Andreas Gryphius

Thränen in schwerer Krankheit (Anno 1640)


Mir ist, ich weiß nicht wie, ich seufze für und für.
Ich weine Tag und Nacht; ich sitz' in tausend Schmerzen;
Und tausend fürcht' ich noch; die Kraft in meinem Herzen
Verschwindt, der Geist verschmacht', die Hände sinken mir.

Die Wangen werden bleich, der muntern Augen Zier                               5
Vergeht gleich als der Schein der schon verbrannten Kerzen.
Die Seele wird bestürmt, gleich wie die See im Märtzen.
Was ist dies Leben doch, was sind wir, ich und ihr?

Was bilden wir uns ein, was wünschen wir zu haben?
Itzt sind wir hoch und groß, und morgen schon vergraben;                     10
Itzt Blumen, morgen Kot. Wir sind ein Wind, ein Schaum,

Ein Nebel und ein Bach, ein Reif, ein Tau, ein Schatten;
Itzt was und morgen nichts. Und was sind unsre Taten
Als ein mit herber Angst durchmischter Traum.

 


   Arbeitsanregungen:

Interpretieren Sie das Gedicht von Andreas Gryphius (1618 - 1664).

  1. Zeigen Sie dabei, wie sich der Gedanke des Gedichts inhaltlich-thematisch entwickelt.

  2. Untersuchen Sie die Bildlichkeit des Textes: Was verstehen Sie z.B. unter dem Sinnbild "Krankheit"?

  3. Untersuchen Sie die äußere Form des Gedichts und erläutern Sie seine Funktion.
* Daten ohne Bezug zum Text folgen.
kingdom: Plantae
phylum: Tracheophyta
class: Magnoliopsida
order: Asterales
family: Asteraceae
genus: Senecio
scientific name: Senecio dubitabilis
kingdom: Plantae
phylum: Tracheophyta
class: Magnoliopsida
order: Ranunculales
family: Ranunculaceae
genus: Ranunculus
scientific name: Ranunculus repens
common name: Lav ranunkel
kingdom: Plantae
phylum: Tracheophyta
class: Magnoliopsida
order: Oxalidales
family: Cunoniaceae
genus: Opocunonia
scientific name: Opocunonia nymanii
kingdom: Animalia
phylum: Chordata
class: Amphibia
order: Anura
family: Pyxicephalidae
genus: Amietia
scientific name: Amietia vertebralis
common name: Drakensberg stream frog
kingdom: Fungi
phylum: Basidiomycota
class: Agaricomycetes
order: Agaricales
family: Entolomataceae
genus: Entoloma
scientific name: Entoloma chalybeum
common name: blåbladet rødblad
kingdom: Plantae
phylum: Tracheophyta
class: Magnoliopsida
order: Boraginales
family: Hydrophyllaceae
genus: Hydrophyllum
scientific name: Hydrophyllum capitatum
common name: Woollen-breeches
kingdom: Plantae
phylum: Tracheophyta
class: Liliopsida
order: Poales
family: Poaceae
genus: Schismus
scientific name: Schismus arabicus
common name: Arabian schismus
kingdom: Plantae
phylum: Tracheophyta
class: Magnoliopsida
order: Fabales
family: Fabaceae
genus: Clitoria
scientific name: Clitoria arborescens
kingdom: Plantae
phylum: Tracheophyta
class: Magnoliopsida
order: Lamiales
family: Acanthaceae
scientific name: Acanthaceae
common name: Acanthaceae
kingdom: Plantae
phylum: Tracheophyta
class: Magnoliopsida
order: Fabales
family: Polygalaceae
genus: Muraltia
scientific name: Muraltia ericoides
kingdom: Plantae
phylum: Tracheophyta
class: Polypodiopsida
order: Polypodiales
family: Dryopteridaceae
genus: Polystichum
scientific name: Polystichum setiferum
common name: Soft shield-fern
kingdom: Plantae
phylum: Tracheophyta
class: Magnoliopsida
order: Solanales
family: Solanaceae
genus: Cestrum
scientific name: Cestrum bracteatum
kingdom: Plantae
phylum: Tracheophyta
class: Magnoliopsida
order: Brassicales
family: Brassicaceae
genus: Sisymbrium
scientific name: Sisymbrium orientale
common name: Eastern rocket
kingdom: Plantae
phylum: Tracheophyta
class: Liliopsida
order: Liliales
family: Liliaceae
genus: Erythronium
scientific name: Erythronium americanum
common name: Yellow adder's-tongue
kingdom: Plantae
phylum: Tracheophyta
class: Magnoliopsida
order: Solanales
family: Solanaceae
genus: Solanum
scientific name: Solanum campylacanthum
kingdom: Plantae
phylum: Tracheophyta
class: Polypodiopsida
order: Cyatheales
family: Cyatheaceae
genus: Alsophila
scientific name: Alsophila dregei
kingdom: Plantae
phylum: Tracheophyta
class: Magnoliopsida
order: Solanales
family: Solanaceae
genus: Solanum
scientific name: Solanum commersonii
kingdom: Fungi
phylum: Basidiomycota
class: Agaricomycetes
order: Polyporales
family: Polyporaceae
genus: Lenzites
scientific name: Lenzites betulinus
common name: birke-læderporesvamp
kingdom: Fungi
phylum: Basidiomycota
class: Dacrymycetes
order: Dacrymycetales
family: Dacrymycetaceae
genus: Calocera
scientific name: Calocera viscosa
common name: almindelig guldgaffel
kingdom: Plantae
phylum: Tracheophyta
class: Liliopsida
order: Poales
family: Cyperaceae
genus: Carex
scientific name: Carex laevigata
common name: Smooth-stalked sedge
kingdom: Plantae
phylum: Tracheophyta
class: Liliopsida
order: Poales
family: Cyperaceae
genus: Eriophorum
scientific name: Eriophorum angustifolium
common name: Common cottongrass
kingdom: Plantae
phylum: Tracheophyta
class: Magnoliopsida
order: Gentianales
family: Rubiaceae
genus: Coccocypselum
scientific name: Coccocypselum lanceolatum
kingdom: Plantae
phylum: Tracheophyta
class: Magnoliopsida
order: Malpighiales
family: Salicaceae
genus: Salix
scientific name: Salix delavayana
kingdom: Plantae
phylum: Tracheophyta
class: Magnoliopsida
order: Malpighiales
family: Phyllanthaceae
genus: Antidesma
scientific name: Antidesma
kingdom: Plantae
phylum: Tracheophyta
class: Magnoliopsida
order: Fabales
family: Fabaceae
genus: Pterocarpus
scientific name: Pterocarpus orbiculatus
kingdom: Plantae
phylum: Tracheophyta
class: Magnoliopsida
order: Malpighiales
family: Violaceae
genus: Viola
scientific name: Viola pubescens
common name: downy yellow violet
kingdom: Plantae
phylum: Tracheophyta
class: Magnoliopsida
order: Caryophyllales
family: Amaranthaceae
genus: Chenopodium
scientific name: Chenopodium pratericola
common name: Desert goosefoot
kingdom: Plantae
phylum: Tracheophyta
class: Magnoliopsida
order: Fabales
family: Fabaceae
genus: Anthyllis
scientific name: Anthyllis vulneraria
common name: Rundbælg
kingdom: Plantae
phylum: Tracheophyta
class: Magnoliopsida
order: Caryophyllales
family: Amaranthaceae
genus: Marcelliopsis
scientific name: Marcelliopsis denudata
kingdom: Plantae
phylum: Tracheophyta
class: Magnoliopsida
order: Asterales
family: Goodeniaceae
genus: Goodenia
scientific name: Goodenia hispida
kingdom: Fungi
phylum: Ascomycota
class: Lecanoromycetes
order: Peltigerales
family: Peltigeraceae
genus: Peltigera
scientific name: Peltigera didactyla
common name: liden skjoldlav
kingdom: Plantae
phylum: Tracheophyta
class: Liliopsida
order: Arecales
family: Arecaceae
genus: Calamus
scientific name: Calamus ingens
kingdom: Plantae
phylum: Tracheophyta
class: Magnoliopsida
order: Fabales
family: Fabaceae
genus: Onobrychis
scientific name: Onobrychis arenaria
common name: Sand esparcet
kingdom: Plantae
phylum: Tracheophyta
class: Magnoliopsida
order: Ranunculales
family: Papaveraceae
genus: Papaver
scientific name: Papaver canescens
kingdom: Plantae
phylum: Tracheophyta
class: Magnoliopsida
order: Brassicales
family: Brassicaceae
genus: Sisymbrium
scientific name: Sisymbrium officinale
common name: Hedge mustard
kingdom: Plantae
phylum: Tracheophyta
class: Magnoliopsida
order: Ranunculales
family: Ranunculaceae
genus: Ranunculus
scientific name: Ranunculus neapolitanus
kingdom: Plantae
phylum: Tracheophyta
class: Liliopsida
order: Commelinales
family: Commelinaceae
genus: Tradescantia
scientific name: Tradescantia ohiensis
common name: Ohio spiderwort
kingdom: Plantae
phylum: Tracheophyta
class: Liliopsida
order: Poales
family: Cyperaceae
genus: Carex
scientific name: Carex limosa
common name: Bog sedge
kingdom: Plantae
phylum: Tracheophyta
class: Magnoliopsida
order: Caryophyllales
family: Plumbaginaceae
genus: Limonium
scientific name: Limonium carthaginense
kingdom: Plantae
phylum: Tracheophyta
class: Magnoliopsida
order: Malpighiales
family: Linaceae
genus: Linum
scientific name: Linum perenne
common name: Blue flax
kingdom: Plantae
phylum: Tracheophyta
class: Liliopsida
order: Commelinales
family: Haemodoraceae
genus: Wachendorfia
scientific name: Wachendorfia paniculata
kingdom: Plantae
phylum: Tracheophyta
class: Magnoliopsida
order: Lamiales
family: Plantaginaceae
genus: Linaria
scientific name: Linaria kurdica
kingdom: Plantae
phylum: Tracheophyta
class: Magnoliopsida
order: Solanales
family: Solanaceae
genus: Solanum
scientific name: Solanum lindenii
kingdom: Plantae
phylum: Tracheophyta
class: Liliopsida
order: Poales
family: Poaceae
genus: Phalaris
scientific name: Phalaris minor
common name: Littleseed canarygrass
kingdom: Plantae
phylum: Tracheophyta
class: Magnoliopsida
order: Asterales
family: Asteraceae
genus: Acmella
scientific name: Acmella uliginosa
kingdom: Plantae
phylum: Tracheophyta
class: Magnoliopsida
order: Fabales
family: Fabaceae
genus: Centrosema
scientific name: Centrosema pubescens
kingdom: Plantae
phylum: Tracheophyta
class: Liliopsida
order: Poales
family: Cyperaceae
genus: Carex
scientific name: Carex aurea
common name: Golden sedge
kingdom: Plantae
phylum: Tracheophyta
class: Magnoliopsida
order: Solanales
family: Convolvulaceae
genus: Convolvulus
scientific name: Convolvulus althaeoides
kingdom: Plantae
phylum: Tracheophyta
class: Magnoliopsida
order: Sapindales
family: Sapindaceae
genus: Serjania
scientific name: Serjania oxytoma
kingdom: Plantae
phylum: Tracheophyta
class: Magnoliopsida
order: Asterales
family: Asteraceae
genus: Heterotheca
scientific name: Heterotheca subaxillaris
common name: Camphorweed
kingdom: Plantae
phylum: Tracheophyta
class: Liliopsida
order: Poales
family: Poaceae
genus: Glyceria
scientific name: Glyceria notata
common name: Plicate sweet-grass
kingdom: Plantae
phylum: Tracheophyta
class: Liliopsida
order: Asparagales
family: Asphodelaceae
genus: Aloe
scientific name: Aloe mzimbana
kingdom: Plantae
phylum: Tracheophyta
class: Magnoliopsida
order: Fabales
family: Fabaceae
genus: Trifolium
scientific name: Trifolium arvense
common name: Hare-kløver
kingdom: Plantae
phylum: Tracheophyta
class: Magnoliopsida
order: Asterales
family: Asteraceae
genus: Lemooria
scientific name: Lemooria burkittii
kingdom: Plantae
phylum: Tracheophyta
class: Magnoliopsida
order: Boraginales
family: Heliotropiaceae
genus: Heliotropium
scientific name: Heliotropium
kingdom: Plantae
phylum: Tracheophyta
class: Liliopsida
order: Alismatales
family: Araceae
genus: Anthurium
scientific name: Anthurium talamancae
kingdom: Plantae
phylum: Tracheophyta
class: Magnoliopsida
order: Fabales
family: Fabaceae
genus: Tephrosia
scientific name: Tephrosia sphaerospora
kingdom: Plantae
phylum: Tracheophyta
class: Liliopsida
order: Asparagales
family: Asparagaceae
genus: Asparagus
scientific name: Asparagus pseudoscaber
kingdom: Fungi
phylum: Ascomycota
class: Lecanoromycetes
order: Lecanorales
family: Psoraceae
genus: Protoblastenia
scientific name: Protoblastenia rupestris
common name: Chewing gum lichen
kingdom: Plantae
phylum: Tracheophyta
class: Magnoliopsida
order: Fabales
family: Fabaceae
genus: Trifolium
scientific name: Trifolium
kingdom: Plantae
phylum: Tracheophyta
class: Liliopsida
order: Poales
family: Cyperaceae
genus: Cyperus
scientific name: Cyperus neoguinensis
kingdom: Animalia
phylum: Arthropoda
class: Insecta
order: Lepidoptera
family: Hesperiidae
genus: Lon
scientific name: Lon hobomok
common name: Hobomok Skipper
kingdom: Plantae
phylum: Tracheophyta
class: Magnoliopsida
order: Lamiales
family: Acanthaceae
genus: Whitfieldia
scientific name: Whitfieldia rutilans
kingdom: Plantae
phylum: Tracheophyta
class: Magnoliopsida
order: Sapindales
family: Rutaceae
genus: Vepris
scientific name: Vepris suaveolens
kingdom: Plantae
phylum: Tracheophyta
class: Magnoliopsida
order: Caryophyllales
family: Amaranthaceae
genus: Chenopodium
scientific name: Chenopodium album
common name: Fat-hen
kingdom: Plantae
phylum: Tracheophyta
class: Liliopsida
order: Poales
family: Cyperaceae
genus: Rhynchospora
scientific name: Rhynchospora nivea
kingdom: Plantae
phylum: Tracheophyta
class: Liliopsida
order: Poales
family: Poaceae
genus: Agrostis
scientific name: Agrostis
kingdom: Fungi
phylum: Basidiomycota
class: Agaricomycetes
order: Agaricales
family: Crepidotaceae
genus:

Berücksichtigen Sie dabei die Aussage von Erich Trunz (1956):
    Das Gedicht "ist kein Klageerguss einer sich unmittelbar tagebuchartig äußernden Seele, sondern es ist geformt, komponiert."

  4. Ordnen Sie das Gedicht in die literarische Epoche des Barock ein. Berücksichtigen Sie dabei die Aussage von Erich Trunz :
    "Wenn ein neuzeitlicher Leser versuchen wollte, auf Grund eines einzigen solchen Gedichts das Weltbild des Dichters zu bestimmen, so würde er fehlgehen. Denn dieses Gedicht bringt nur einen kleinen Ausschnitt aus dem Ganzen. In diesem Gedicht ist nur das Diesseits."